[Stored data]
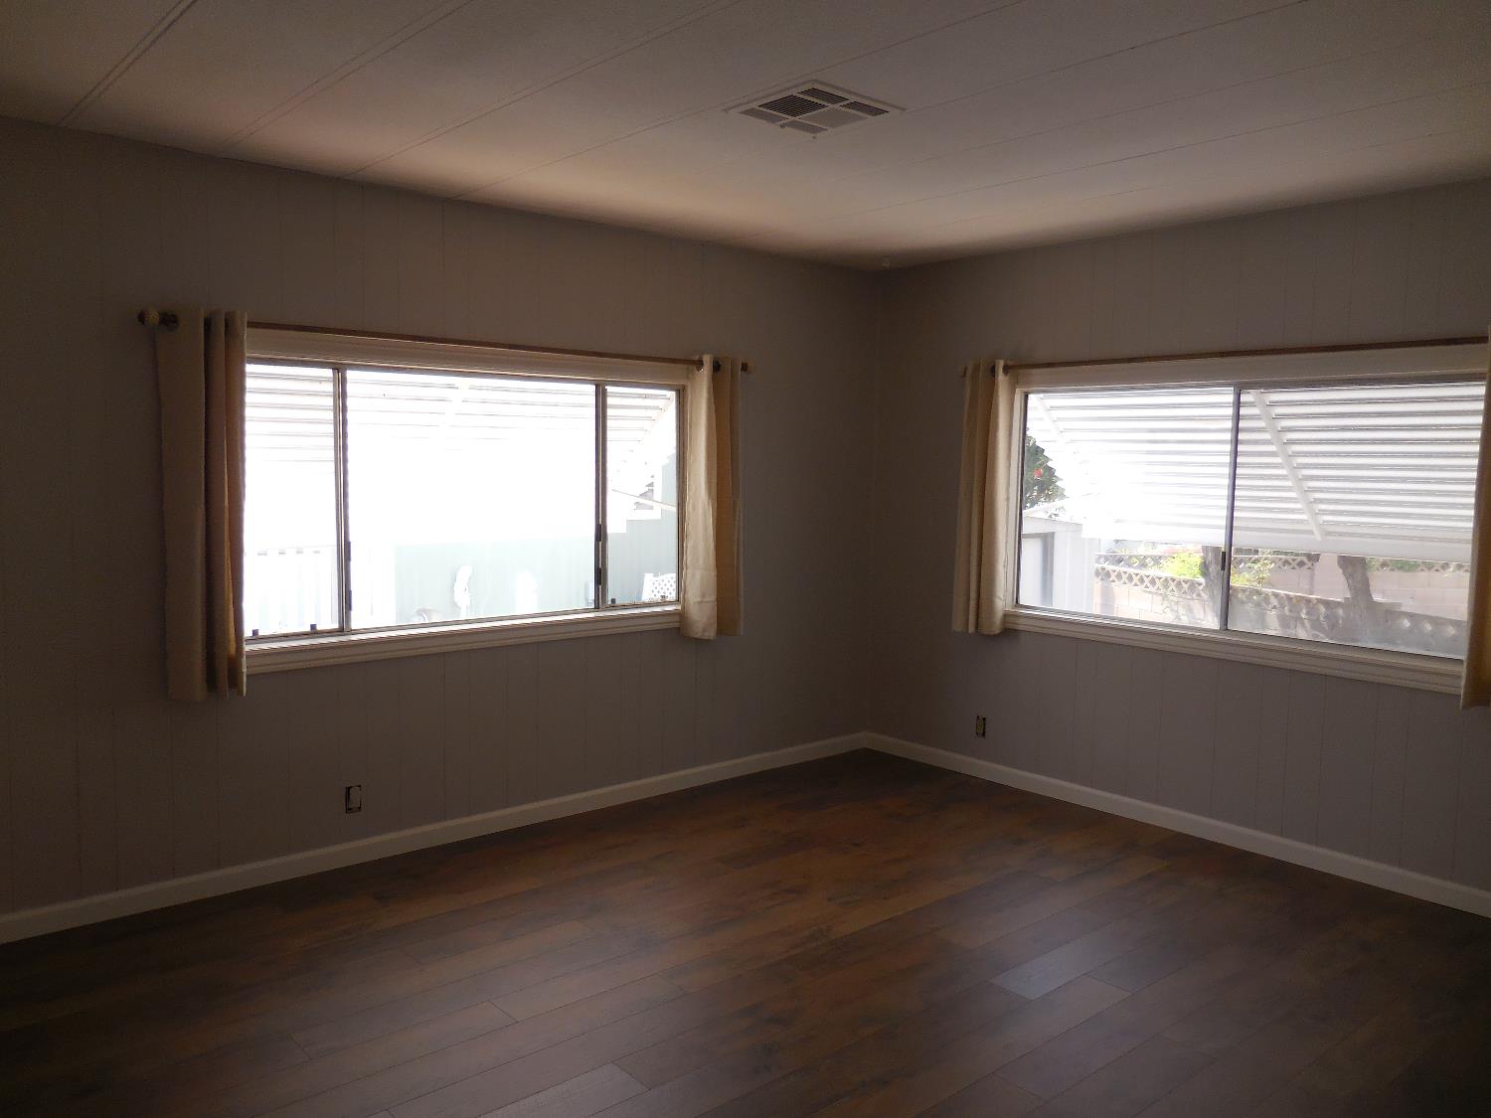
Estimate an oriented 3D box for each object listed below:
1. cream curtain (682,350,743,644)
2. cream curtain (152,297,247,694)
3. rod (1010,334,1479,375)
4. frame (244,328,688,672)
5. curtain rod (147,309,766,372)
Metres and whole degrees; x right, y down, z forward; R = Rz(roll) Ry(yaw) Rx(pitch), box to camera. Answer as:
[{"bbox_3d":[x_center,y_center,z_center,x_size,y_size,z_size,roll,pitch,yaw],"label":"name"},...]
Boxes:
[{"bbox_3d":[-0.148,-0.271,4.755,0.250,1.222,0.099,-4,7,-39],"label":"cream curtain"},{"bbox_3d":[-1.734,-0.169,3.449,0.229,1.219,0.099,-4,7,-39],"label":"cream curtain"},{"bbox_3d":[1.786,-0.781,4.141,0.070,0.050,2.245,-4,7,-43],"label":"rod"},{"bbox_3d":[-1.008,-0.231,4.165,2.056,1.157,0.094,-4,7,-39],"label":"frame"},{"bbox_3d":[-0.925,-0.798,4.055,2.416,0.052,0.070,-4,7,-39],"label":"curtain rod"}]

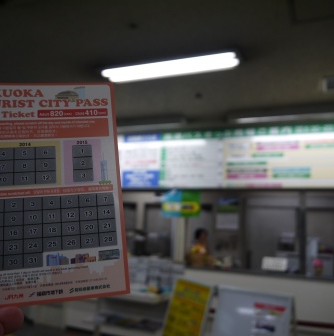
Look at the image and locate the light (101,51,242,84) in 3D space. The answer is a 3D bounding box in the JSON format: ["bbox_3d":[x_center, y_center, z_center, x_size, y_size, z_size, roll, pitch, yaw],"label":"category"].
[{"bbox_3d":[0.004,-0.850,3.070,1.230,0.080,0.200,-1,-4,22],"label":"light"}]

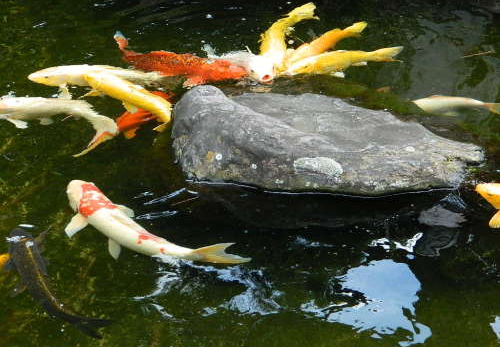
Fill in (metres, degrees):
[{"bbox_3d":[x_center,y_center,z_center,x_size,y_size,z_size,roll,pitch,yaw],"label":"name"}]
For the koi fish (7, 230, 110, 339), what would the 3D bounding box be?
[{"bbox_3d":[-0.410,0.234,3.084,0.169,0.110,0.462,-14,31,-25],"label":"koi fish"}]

...

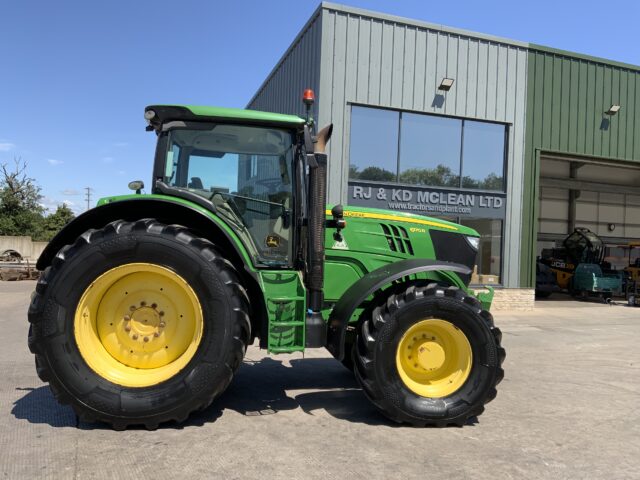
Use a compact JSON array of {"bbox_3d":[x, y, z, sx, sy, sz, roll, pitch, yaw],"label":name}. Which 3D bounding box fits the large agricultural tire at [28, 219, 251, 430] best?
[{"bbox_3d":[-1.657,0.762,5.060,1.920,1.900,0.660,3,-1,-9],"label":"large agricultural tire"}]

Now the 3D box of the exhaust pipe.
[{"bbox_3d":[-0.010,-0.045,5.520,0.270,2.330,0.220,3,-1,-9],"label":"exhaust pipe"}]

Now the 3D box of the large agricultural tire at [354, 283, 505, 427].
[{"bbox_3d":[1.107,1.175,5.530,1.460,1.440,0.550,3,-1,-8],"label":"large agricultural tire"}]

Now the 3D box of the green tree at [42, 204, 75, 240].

EXERCISE DIRECTIONS -> Using the entries shown above, reproduce verbatim the lines from the line bearing "Now the 3D box of the exhaust pipe." to the line bearing "Now the 3D box of the green", inclusive.

YOUR SOLUTION ->
Now the 3D box of the exhaust pipe.
[{"bbox_3d":[-0.010,-0.045,5.520,0.270,2.330,0.220,3,-1,-9],"label":"exhaust pipe"}]

Now the 3D box of the large agricultural tire at [354, 283, 505, 427].
[{"bbox_3d":[1.107,1.175,5.530,1.460,1.440,0.550,3,-1,-8],"label":"large agricultural tire"}]

Now the 3D box of the green tree at [42, 204, 75, 240].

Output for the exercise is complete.